> **WORK REQUIRED**: Swap "collector number" for "field number" in every one of the rows below. Leave everything else unchanged.

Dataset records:
▼▼▼

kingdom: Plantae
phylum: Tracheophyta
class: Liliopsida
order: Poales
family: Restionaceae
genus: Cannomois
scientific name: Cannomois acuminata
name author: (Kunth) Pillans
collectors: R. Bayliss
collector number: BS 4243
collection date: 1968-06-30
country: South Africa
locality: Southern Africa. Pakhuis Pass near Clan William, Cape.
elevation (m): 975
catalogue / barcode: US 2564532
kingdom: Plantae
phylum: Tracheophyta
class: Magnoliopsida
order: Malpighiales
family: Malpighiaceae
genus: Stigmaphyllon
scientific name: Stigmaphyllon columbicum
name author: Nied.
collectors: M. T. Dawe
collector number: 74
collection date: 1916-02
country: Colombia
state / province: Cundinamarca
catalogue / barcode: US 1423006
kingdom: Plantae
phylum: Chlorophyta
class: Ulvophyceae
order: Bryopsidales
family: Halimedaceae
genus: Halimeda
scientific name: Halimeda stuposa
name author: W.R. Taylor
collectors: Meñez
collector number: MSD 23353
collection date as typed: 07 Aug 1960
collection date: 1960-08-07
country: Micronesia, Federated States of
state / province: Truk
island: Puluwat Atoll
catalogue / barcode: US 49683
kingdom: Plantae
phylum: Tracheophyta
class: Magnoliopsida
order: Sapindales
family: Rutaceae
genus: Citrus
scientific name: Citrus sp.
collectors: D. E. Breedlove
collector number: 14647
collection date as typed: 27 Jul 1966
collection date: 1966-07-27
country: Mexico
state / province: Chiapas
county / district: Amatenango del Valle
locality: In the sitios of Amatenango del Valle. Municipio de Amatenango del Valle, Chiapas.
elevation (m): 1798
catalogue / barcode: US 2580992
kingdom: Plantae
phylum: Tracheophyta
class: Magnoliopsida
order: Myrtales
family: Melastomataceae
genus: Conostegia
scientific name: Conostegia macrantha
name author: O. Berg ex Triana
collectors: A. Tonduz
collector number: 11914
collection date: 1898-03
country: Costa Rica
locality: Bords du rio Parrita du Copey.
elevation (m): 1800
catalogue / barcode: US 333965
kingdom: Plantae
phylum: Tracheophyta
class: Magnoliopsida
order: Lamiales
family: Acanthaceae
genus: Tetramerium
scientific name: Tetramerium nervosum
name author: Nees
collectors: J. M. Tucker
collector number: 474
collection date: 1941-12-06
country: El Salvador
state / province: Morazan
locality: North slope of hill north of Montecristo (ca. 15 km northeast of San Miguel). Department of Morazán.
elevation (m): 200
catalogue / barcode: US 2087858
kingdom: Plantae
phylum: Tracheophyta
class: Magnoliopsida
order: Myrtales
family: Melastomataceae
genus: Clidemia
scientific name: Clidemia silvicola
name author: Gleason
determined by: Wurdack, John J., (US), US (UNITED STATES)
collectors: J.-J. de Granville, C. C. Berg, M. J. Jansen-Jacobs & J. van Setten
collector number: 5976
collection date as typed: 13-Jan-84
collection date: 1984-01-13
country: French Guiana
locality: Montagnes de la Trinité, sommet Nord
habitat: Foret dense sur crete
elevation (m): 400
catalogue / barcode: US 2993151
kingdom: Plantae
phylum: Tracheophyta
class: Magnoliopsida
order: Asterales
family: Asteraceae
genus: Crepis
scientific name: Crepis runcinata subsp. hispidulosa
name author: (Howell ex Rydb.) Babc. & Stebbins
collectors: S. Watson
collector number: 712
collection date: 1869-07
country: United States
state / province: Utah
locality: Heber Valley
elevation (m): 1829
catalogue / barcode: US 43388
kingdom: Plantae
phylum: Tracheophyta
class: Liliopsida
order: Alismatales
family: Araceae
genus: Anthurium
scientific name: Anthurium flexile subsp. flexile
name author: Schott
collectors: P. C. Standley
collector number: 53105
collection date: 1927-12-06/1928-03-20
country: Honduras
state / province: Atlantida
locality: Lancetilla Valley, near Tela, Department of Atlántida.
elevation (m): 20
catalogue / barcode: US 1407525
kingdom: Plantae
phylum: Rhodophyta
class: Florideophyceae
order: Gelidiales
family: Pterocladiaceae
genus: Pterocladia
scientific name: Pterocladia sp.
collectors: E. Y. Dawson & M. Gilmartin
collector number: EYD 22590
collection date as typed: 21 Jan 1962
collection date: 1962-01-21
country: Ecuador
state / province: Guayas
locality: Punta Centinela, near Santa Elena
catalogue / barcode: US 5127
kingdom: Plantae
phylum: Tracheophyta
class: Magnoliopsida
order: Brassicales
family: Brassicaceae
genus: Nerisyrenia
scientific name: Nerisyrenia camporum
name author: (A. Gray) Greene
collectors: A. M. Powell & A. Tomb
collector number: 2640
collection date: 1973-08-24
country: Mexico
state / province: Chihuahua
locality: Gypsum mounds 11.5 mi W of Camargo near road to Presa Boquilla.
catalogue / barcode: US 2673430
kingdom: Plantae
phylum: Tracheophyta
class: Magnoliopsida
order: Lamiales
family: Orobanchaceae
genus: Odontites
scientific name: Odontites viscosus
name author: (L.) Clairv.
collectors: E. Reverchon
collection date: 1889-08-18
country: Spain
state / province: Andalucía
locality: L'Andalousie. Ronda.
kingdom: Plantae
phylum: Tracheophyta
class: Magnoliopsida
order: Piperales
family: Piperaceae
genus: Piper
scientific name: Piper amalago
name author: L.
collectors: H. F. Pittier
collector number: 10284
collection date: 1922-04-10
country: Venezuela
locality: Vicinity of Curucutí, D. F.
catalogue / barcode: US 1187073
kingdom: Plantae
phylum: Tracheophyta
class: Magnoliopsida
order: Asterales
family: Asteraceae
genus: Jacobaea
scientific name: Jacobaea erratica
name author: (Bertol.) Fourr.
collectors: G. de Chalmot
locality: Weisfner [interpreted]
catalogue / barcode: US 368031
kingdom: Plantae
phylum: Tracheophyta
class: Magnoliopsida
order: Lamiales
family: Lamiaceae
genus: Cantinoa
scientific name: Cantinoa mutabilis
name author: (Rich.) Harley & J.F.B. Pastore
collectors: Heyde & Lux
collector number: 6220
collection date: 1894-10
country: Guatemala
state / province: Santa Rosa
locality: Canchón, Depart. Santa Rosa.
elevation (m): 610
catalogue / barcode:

▲▲▲

> **EXERCISE RESULT**:
kingdom: Plantae
phylum: Tracheophyta
class: Liliopsida
order: Poales
family: Restionaceae
genus: Cannomois
scientific name: Cannomois acuminata
name author: (Kunth) Pillans
collectors: R. Bayliss
field number: BS 4243
collection date: 1968-06-30
country: South Africa
locality: Southern Africa. Pakhuis Pass near Clan William, Cape.
elevation (m): 975
catalogue / barcode: US 2564532
kingdom: Plantae
phylum: Tracheophyta
class: Magnoliopsida
order: Malpighiales
family: Malpighiaceae
genus: Stigmaphyllon
scientific name: Stigmaphyllon columbicum
name author: Nied.
collectors: M. T. Dawe
field number: 74
collection date: 1916-02
country: Colombia
state / province: Cundinamarca
catalogue / barcode: US 1423006
kingdom: Plantae
phylum: Chlorophyta
class: Ulvophyceae
order: Bryopsidales
family: Halimedaceae
genus: Halimeda
scientific name: Halimeda stuposa
name author: W.R. Taylor
collectors: Meñez
field number: MSD 23353
collection date as typed: 07 Aug 1960
collection date: 1960-08-07
country: Micronesia, Federated States of
state / province: Truk
island: Puluwat Atoll
catalogue / barcode: US 49683
kingdom: Plantae
phylum: Tracheophyta
class: Magnoliopsida
order: Sapindales
family: Rutaceae
genus: Citrus
scientific name: Citrus sp.
collectors: D. E. Breedlove
field number: 14647
collection date as typed: 27 Jul 1966
collection date: 1966-07-27
country: Mexico
state / province: Chiapas
county / district: Amatenango del Valle
locality: In the sitios of Amatenango del Valle. Municipio de Amatenango del Valle, Chiapas.
elevation (m): 1798
catalogue / barcode: US 2580992
kingdom: Plantae
phylum: Tracheophyta
class: Magnoliopsida
order: Myrtales
family: Melastomataceae
genus: Conostegia
scientific name: Conostegia macrantha
name author: O. Berg ex Triana
collectors: A. Tonduz
field number: 11914
collection date: 1898-03
country: Costa Rica
locality: Bords du rio Parrita du Copey.
elevation (m): 1800
catalogue / barcode: US 333965
kingdom: Plantae
phylum: Tracheophyta
class: Magnoliopsida
order: Lamiales
family: Acanthaceae
genus: Tetramerium
scientific name: Tetramerium nervosum
name author: Nees
collectors: J. M. Tucker
field number: 474
collection date: 1941-12-06
country: El Salvador
state / province: Morazan
locality: North slope of hill north of Montecristo (ca. 15 km northeast of San Miguel). Department of Morazán.
elevation (m): 200
catalogue / barcode: US 2087858
kingdom: Plantae
phylum: Tracheophyta
class: Magnoliopsida
order: Myrtales
family: Melastomataceae
genus: Clidemia
scientific name: Clidemia silvicola
name author: Gleason
determined by: Wurdack, John J., (US), US (UNITED STATES)
collectors: J.-J. de Granville, C. C. Berg, M. J. Jansen-Jacobs & J. van Setten
field number: 5976
collection date as typed: 13-Jan-84
collection date: 1984-01-13
country: French Guiana
locality: Montagnes de la Trinité, sommet Nord
habitat: Foret dense sur crete
elevation (m): 400
catalogue / barcode: US 2993151
kingdom: Plantae
phylum: Tracheophyta
class: Magnoliopsida
order: Asterales
family: Asteraceae
genus: Crepis
scientific name: Crepis runcinata subsp. hispidulosa
name author: (Howell ex Rydb.) Babc. & Stebbins
collectors: S. Watson
field number: 712
collection date: 1869-07
country: United States
state / province: Utah
locality: Heber Valley
elevation (m): 1829
catalogue / barcode: US 43388
kingdom: Plantae
phylum: Tracheophyta
class: Liliopsida
order: Alismatales
family: Araceae
genus: Anthurium
scientific name: Anthurium flexile subsp. flexile
name author: Schott
collectors: P. C. Standley
field number: 53105
collection date: 1927-12-06/1928-03-20
country: Honduras
state / province: Atlantida
locality: Lancetilla Valley, near Tela, Department of Atlántida.
elevation (m): 20
catalogue / barcode: US 1407525
kingdom: Plantae
phylum: Rhodophyta
class: Florideophyceae
order: Gelidiales
family: Pterocladiaceae
genus: Pterocladia
scientific name: Pterocladia sp.
collectors: E. Y. Dawson & M. Gilmartin
field number: EYD 22590
collection date as typed: 21 Jan 1962
collection date: 1962-01-21
country: Ecuador
state / province: Guayas
locality: Punta Centinela, near Santa Elena
catalogue / barcode: US 5127
kingdom: Plantae
phylum: Tracheophyta
class: Magnoliopsida
order: Brassicales
family: Brassicaceae
genus: Nerisyrenia
scientific name: Nerisyrenia camporum
name author: (A. Gray) Greene
collectors: A. M. Powell & A. Tomb
field number: 2640
collection date: 1973-08-24
country: Mexico
state / province: Chihuahua
locality: Gypsum mounds 11.5 mi W of Camargo near road to Presa Boquilla.
catalogue / barcode: US 2673430
kingdom: Plantae
phylum: Tracheophyta
class: Magnoliopsida
order: Lamiales
family: Orobanchaceae
genus: Odontites
scientific name: Odontites viscosus
name author: (L.) Clairv.
collectors: E. Reverchon
collection date: 1889-08-18
country: Spain
state / province: Andalucía
locality: L'Andalousie. Ronda.
kingdom: Plantae
phylum: Tracheophyta
class: Magnoliopsida
order: Piperales
family: Piperaceae
genus: Piper
scientific name: Piper amalago
name author: L.
collectors: H. F. Pittier
field number: 10284
collection date: 1922-04-10
country: Venezuela
locality: Vicinity of Curucutí, D. F.
catalogue / barcode: US 1187073
kingdom: Plantae
phylum: Tracheophyta
class: Magnoliopsida
order: Asterales
family: Asteraceae
genus: Jacobaea
scientific name: Jacobaea erratica
name author: (Bertol.) Fourr.
collectors: G. de Chalmot
locality: Weisfner [interpreted]
catalogue / barcode: US 368031
kingdom: Plantae
phylum: Tracheophyta
class: Magnoliopsida
order: Lamiales
family: Lamiaceae
genus: Cantinoa
scientific name: Cantinoa mutabilis
name author: (Rich.) Harley & J.F.B. Pastore
collectors: Heyde & Lux
field number: 6220
collection date: 1894-10
country: Guatemala
state / province: Santa Rosa
locality: Canchón, Depart. Santa Rosa.
elevation (m): 610
catalogue / barcode:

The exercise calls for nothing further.